(Images with keypoint coordinates)
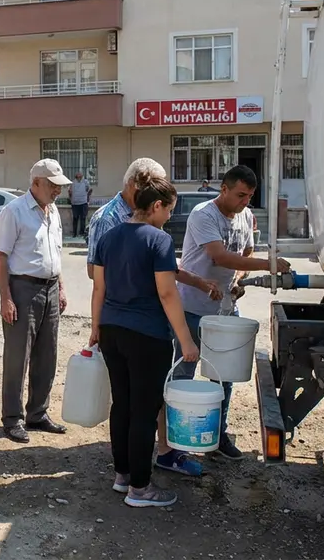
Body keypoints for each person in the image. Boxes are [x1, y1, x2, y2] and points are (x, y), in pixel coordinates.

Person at [85, 158, 222, 477]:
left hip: (112, 330)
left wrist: (96, 328)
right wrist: (186, 340)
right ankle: (139, 487)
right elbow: (167, 293)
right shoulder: (158, 240)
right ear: (156, 205)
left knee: (122, 407)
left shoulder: (110, 236)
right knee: (145, 411)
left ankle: (122, 477)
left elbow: (98, 288)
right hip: (147, 335)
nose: (171, 217)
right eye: (170, 210)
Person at [177, 165, 291, 460]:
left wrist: (239, 282)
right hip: (191, 308)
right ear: (224, 189)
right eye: (240, 195)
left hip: (226, 311)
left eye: (250, 196)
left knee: (224, 376)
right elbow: (219, 255)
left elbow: (244, 256)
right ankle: (178, 439)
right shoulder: (204, 215)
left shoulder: (246, 216)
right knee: (183, 375)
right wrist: (270, 264)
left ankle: (216, 436)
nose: (245, 202)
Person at [0, 158, 70, 443]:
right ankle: (12, 418)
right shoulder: (14, 211)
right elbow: (1, 257)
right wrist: (6, 298)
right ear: (36, 182)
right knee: (18, 357)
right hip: (23, 288)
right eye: (53, 185)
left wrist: (61, 288)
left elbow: (56, 255)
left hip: (50, 288)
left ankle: (37, 412)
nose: (57, 191)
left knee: (47, 355)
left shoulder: (53, 212)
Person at [68, 172, 91, 238]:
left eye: (80, 176)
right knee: (75, 218)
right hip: (75, 203)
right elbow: (69, 192)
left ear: (82, 176)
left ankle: (82, 233)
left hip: (83, 203)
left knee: (83, 218)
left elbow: (89, 190)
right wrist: (71, 199)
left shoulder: (85, 182)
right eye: (77, 177)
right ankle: (74, 233)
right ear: (76, 177)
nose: (79, 178)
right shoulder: (73, 183)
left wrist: (88, 200)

§ **Exercise aim**:
Each line above that includes "ankle" should be shown.

§ **Task result**:
right ankle: (139, 487)
left ankle: (122, 477)
right ankle: (178, 439)
left ankle: (216, 436)
right ankle: (12, 418)
left ankle: (37, 412)
left ankle: (82, 233)
right ankle: (74, 233)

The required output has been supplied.